→ **Required action**
Of all the entries below, retype only the lines from the one with "מבצעים והנחות" through the one with "設置や移動もしやすく、実用性にも優れています。", exactly as they appear.
Information Block Start
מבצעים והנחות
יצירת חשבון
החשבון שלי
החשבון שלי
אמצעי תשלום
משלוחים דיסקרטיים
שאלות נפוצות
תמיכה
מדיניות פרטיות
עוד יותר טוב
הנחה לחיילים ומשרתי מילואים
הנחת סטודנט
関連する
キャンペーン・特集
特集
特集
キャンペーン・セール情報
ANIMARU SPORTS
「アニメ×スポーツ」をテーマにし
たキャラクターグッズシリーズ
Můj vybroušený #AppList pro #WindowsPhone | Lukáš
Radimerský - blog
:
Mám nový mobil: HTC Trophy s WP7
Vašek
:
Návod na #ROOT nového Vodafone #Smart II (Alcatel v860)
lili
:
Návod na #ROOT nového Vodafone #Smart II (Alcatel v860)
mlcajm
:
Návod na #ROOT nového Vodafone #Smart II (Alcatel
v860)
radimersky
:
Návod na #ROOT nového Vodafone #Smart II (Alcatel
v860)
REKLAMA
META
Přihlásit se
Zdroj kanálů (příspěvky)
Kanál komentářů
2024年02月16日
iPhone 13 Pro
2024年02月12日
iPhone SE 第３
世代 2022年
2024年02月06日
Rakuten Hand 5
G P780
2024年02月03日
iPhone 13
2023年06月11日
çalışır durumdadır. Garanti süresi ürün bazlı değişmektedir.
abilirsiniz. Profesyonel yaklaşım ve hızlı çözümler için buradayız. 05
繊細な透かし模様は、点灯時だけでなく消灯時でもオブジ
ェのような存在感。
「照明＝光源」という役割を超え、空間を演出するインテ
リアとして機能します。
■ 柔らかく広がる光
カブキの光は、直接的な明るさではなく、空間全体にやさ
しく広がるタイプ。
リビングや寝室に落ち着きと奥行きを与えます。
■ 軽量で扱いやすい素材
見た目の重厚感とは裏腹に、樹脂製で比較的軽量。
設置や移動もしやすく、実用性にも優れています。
Information Block End
Information Block Start
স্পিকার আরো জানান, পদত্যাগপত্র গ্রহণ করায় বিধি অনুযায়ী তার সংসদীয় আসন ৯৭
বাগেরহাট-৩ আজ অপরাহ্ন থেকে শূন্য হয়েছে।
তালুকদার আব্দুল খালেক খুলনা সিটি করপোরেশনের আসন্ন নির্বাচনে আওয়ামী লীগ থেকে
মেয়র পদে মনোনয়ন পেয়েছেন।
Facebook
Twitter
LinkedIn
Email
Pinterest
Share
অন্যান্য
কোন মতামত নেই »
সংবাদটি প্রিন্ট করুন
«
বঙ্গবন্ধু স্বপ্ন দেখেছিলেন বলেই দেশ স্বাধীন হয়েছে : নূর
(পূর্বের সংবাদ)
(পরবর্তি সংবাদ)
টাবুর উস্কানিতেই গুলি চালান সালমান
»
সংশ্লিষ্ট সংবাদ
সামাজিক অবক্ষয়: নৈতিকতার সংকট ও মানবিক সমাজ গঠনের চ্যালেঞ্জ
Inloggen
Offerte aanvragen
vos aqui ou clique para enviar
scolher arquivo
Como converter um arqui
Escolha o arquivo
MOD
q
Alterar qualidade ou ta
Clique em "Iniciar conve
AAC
Information Block End
→ **Exercise result**
מבצעים והנחות
יצירת חשבון
החשבון שלי
החשבון שלי
אמצעי תשלום
משלוחים דיסקרטיים
שאלות נפוצות
תמיכה
מדיניות פרטיות
עוד יותר טוב
הנחה לחיילים ומשרתי מילואים
הנחת סטודנט
関連する
キャンペーン・特集
特集
特集
キャンペーン・セール情報
ANIMARU SPORTS
「アニメ×スポーツ」をテーマにし
たキャラクターグッズシリーズ
Můj vybroušený #AppList pro #WindowsPhone | Lukáš
Radimerský - blog
:
Mám nový mobil: HTC Trophy s WP7
Vašek
:
Návod na #ROOT nového Vodafone #Smart II (Alcatel v860)
lili
:
Návod na #ROOT nového Vodafone #Smart II (Alcatel v860)
mlcajm
:
Návod na #ROOT nového Vodafone #Smart II (Alcatel
v860)
radimersky
:
Návod na #ROOT nového Vodafone #Smart II (Alcatel
v860)
REKLAMA
META
Přihlásit se
Zdroj kanálů (příspěvky)
Kanál komentářů
2024年02月16日
iPhone 13 Pro
2024年02月12日
iPhone SE 第３
世代 2022年
2024年02月06日
Rakuten Hand 5
G P780
2024年02月03日
iPhone 13
2023年06月11日
çalışır durumdadır. Garanti süresi ürün bazlı değişmektedir.
abilirsiniz. Profesyonel yaklaşım ve hızlı çözümler için buradayız. 05
繊細な透かし模様は、点灯時だけでなく消灯時でもオブジ
ェのような存在感。
「照明＝光源」という役割を超え、空間を演出するインテ
リアとして機能します。
■ 柔らかく広がる光
カブキの光は、直接的な明るさではなく、空間全体にやさ
しく広がるタイプ。
リビングや寝室に落ち着きと奥行きを与えます。
■ 軽量で扱いやすい素材
見た目の重厚感とは裏腹に、樹脂製で比較的軽量。
設置や移動もしやすく、実用性にも優れています。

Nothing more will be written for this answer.